Major announcements in unique wearable device types include:

  • L’Oréal won a CES Innovation Award for their new wearable skin care patch My Skin Track pH.The single-use adhesive skin patch reads skin pH level via sweat and recommends skin care products tailored to the users specific skin type. Using the right skin care products is crucial in managing chronic skin conditions such as eczema and atopic dermatitis. It is still a prototype and will be tested in the US at select La Roche-Posay dermatologists. While volumes will of course be tiny, we find the use case quite innovative and are starting to see wearbles use cases being considered across new industry verticals.
  • Continuing with the health tracking trend started by the Apple Watch’s introduction of ECG and fall detection, the Cronolife Vest and HeartBit Training Shirt were both announced at CES this year.Both wearable clothing products most notably contain a module that measures ECG.We expect these devices to serve both professional athletes and ultra-marathon runners, with volumes remaining niche.
  • For the partners of those suffering from snoring, Philips is offering some relief. Instead of nudging you spouse, the SmartSleep snore relief chest band will vibrate gently when the wearer is sleeping on his/her back, the most prominent snoring position, encouraging a change of positions without fully waking them.
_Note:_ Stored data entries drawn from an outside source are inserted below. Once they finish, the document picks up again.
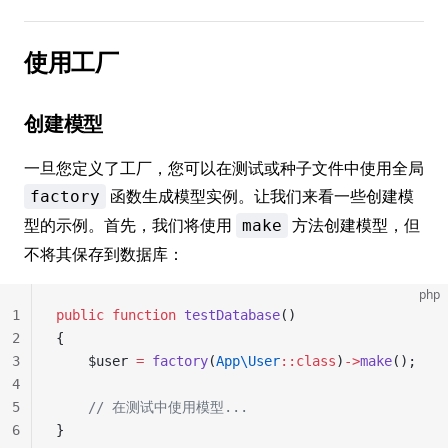
使用工厂
创建模型
一旦您定义了工厂，您可以在测试或种子文件中使用全局
函数生成模型实例。让我们来看一些创建模
factory
型的示例。首先，我们将使用
方法创建模型，但
make
不将其保存到数据库：
php
1
public
 function
 testDatabase
()
2
{
3
    $user 
=
 factory
(
App\User
::class
)
->
make
();
4
5
    // 在测试中使用模型...
6
}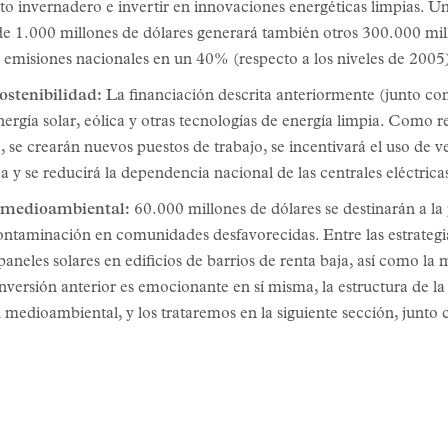
ecto invernadero e invertir en innovaciones energéticas limpias.
e 1.000 millones de dólares generará también otros 300.000 mill
s emisiones nacionales en un 40% (respecto a los niveles de 2005
stenibilidad:
La financiación descrita anteriormente (junto con 
nergía solar, eólica y otras tecnologías de energía limpia. Como re
, se crearán nuevos puestos de trabajo, se incentivará el uso de ve
a y se reducirá la dependencia nacional de las centrales eléctrica
 medioambiental:
60.000 millones de dólares se destinarán a la 
contaminación en comunidades desfavorecidas. Entre las estrategia
 paneles solares en edificios de barrios de renta baja, así como la
inversión anterior es emocionante en sí misma, la estructura de la
 medioambiental, y los trataremos en la siguiente sección, junto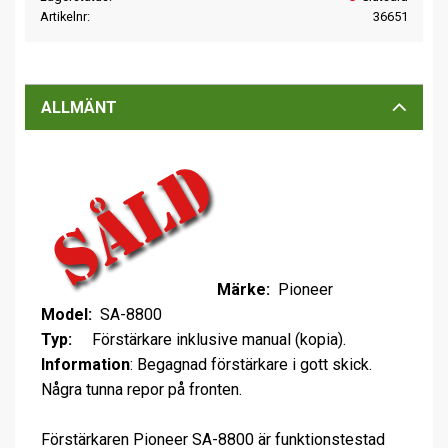
Artikelnr
36651
ALLMÄNT
Märke:
Pioneer
Model:
SA-8800
Typ:
Förstärkare inklusive manual (kopia).
Information
: Begagnad förstärkare i gott skick.
Några tunna repor på fronten.
Förstärkaren Pioneer SA-8800 är funktionstestad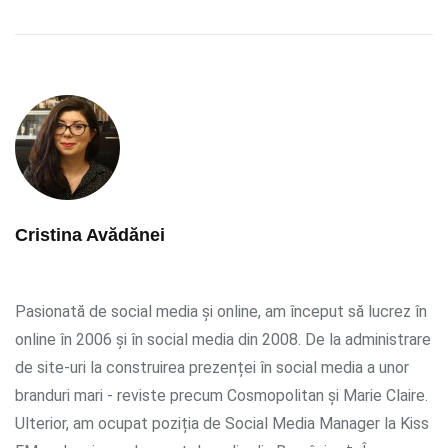
Cristina Avădănei
Pasionată de social media și online, am început să lucrez în
online în 2006 și în social media din 2008. De la administrare
de site-uri la construirea prezenței în social media a unor
branduri mari - reviste precum Cosmopolitan și Marie Claire.
Ulterior, am ocupat poziția de Social Media Manager la Kiss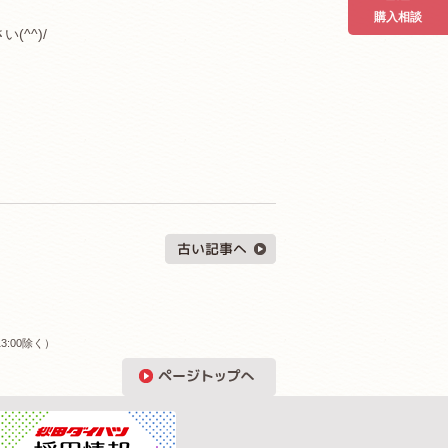
購入相談
^^)/
3:00除く）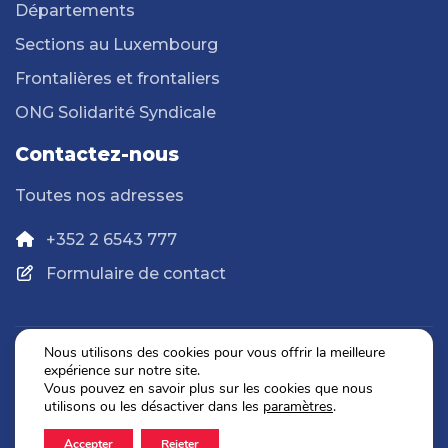
Départements
Sections au Luxembourg
Frontalières et frontaliers
ONG Solidarité Syndicale
Contactez-nous
Toutes nos adresses
+352 2 6543 777
Formulaire de contact
Nous utilisons des cookies pour vous offrir la meilleure
expérience sur notre site.
Politique de confidentialité
Vous pouvez en savoir plus sur les cookies que nous
Mentions légales
utilisons ou les désactiver dans les
paramètres
.
Accepter
Rejeter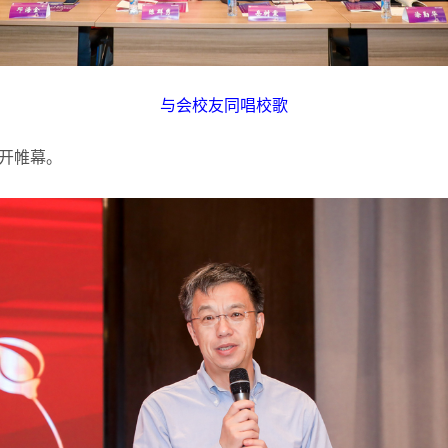
与会校友同唱校歌
开帷幕。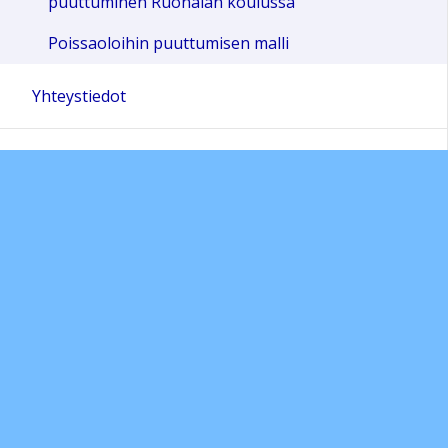
puuttuminen Ruonalan koulussa
Poissaoloihin puuttumisen malli
Yhteystiedot
Tapahtumakalenteri
Peda.netin käyttöohjeita
Sivun alkuun
Ohjeet
Saavutettavuus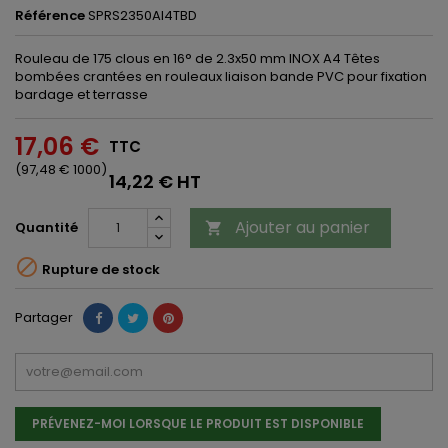
Référence
SPRS2350AI4TBD
Rouleau de 175 clous en 16° de 2.3x50 mm INOX A4 Têtes
bombées crantées en rouleaux liaison bande PVC pour fixation
bardage et terrasse
17,06 €
TTC
(97,48 € 1000)
14,22 € HT
Ajouter au panier
Quantité


Rupture de stock
Partager
PRÉVENEZ-MOI LORSQUE LE PRODUIT EST DISPONIBLE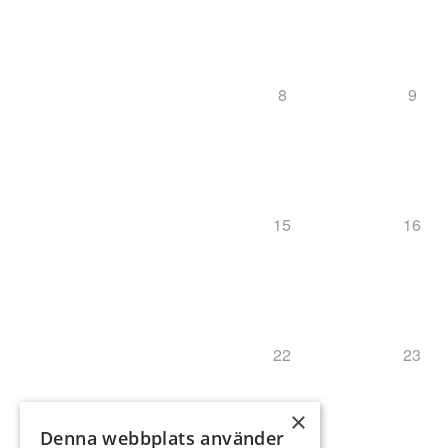
8
9
15
16
22
23
×
Denna webbplats använder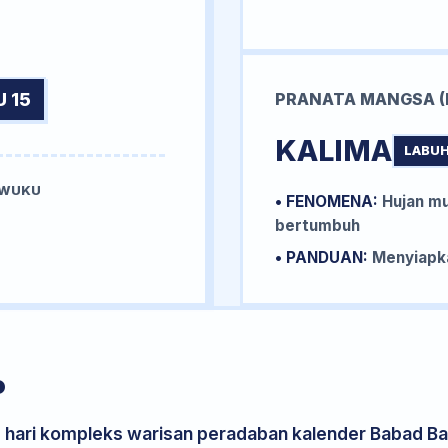
 15
PRANATA MANGSA (
KALIMA
LABUH
 WUKU
• FENOMENA:
Hujan mu
bertumbuh
• PANDUAN:
Menyiapka
P
s hari kompleks warisan peradaban kalender Babad Bal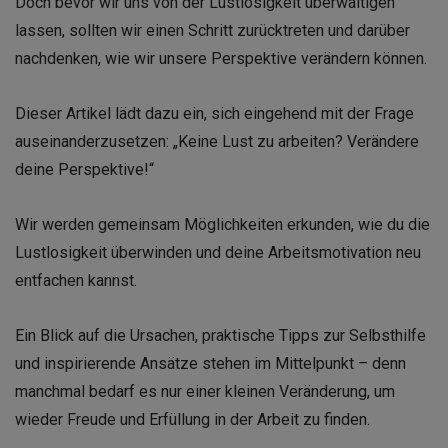
Doch bevor wir uns von der Lustlosigkeit überwältigen
lassen, sollten wir einen Schritt zurücktreten und darüber
nachdenken, wie wir unsere Perspektive verändern können.
Dieser Artikel lädt dazu ein, sich eingehend mit der Frage
auseinanderzusetzen: „Keine Lust zu arbeiten? Verändere
deine Perspektive!“
Wir werden gemeinsam Möglichkeiten erkunden, wie du die
Lustlosigkeit überwinden und deine Arbeitsmotivation neu
entfachen kannst.
Ein Blick auf die Ursachen, praktische Tipps zur Selbsthilfe
und inspirierende Ansätze stehen im Mittelpunkt – denn
manchmal bedarf es nur einer kleinen Veränderung, um
wieder Freude und Erfüllung in der Arbeit zu finden.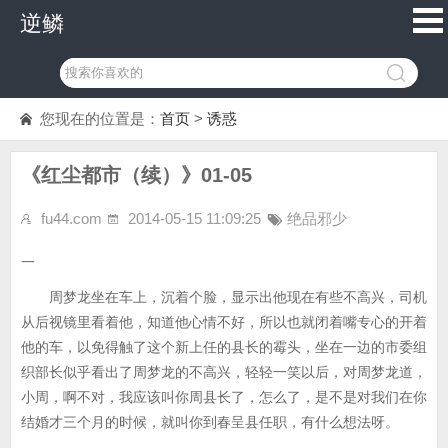
逆鳞
您现在的位置是：
首页
>
诱惑
《红尘都市（续）》01-05
fu44.com
2014-05-15 11:09:25
绝品邪少
一
周梦龙坐在车上，沉着个脸，显示出他现在有些不高兴，司机
从后视镜里看着他，知道他心情不好，所以也就闭着嘴专心的开着
他的车，以免得触了这个新上任的县长的霉头，坐在一边的市委组
织部长似乎看出了周梦龙的不高兴，轻轻一笑以后，对周梦龙道，
小周，啊不对，我应该叫你周县长了，怎么了，是不是对我们在你
结婚才三个月的时候，就叫你到春呈县任职，有什么想法呀。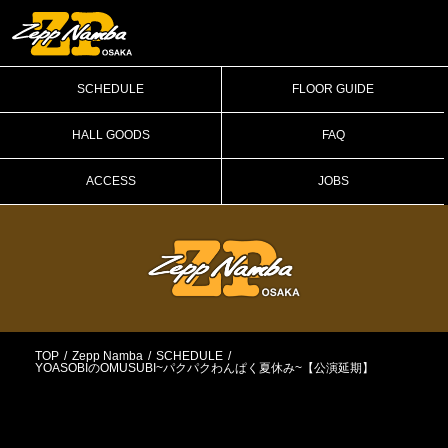
SCHEDULE
FLOOR GUIDE
HALL GOODS
FAQ
ACCESS
JOBS
TOP
Zepp Namba
SCHEDULE
YOASOBIのOMUSUBI~パクパクわんぱく夏休み~【公演延期】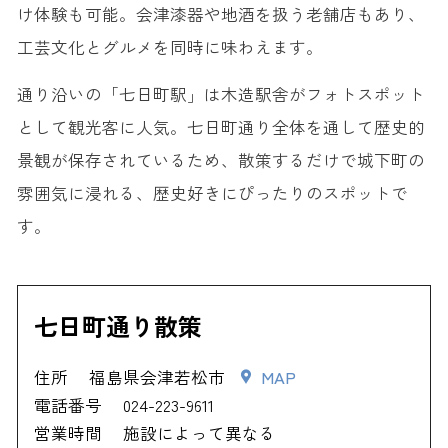
け体験も可能。会津漆器や地酒を扱う老舗店もあり、
工芸文化とグルメを同時に味わえます。
通り沿いの「七日町駅」は木造駅舎がフォトスポット
として観光客に人気。七日町通り全体を通して歴史的
景観が保存されているため、散策するだけで城下町の
雰囲気に浸れる、歴史好きにぴったりのスポットで
す。
七日町通り散策
住所
福島県会津若松市
MAP
電話番号
024-223-9611
営業時間
施設によって異なる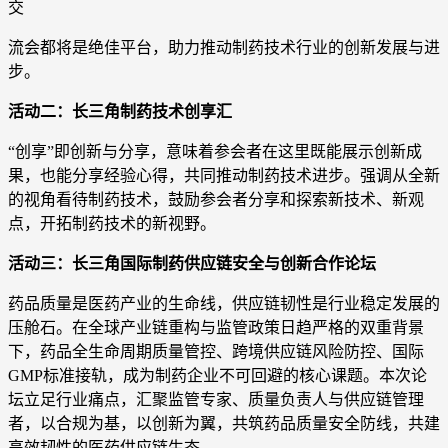
交
流会都将是绝佳平台，助力推动制药技术行业的创新发展与进
步。
活动二：长三角制药技术创享汇
“创享”即创新与分享，意味着参会者在这里既能展示创新成
果，也能分享经验心得，共同推动制药技术进步。强调从全新
的视角看待制药技术，鼓励参会者分享和探索新技术、新观
点，开拓制药技术的新视野。
活动三：长三角国际制药供应链安全与创新合作论坛
药品质量是医药产业的生命线，供应链韧性是行业稳定发展的
压舱石。在全球产业链重构与监管政策日趋严格的双重背景
下，药品全生命周期质量管控、跨境供应链风险防控、国际
GMP标准接轨，成为制药企业不可回避的核心课题。本次论
坛立足行业痛点，汇聚监管专家、质量负责人与供应链管理
者，以合规为基，以创新为翼，共筑药品质量安全防线，共建
高效韧性的医药供应链生态。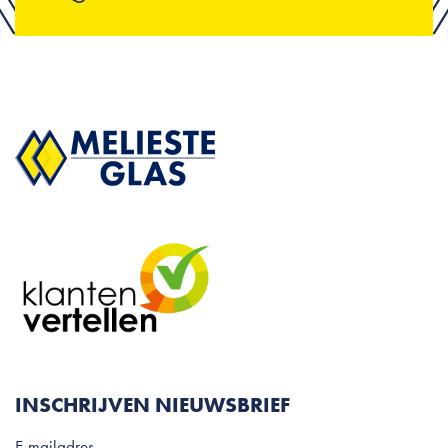
INSCHRIJVEN NIEUWSBRIEF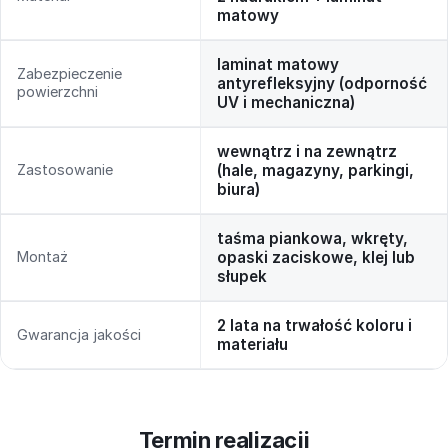
matowy
laminat matowy
Zabezpieczenie
antyrefleksyjny (odporność
powierzchni
UV i mechaniczna)
wewnątrz i na zewnątrz
Zastosowanie
(hale, magazyny, parkingi,
biura)
taśma piankowa, wkręty,
Montaż
opaski zaciskowe, klej lub
słupek
2 lata na trwałość koloru i
Gwarancja jakości
materiału
Termin realizacji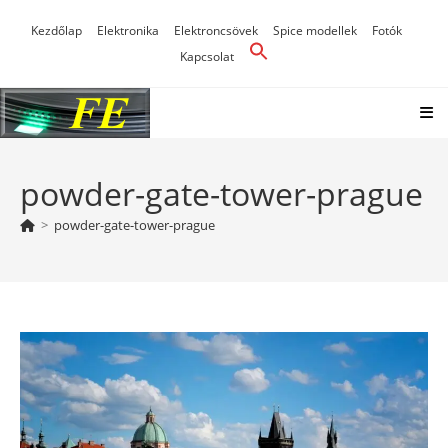
Skip
Kezdőlap
Elektronika
Elektroncsövek
Spice modellek
Fotók
to
Kapcsolat
content
powder-gate-tower-prague
>
powder-gate-tower-prague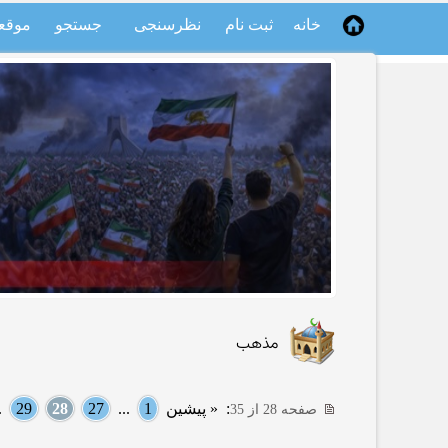
خانه
ثبت نام
نظرسنجی
جستجو
موقع
مذهب
:
« پیشین
1
...
27
28
29
..
صفحه 28 از 35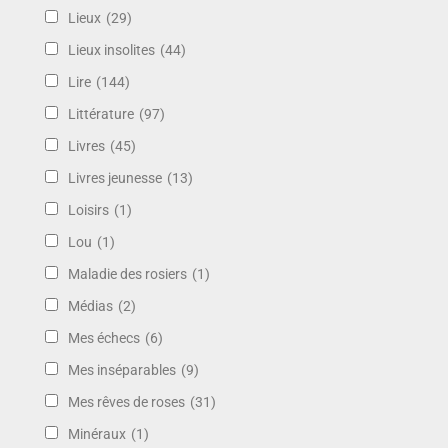
Lieux
(29)
Lieux insolites
(44)
Lire
(144)
Littérature
(97)
Livres
(45)
Livres jeunesse
(13)
Loisirs
(1)
Lou
(1)
Maladie des rosiers
(1)
Médias
(2)
Mes échecs
(6)
Mes inséparables
(9)
Mes rêves de roses
(31)
Minéraux
(1)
I’m a bit skeptical of how comfortable it would be to sleep with a vibrating chest strap, and expect more volumes will be driven by the partners than the snorer themselves!

While the wearable clothing market is still in a very early stage, we expect strong potential from the sector a few years down the road. Some 80 billion dumb garments are sold each year, presenting a huge potential addressable market. Converting just 1% of this market to smart garments could yield volumes in the hundreds of millions.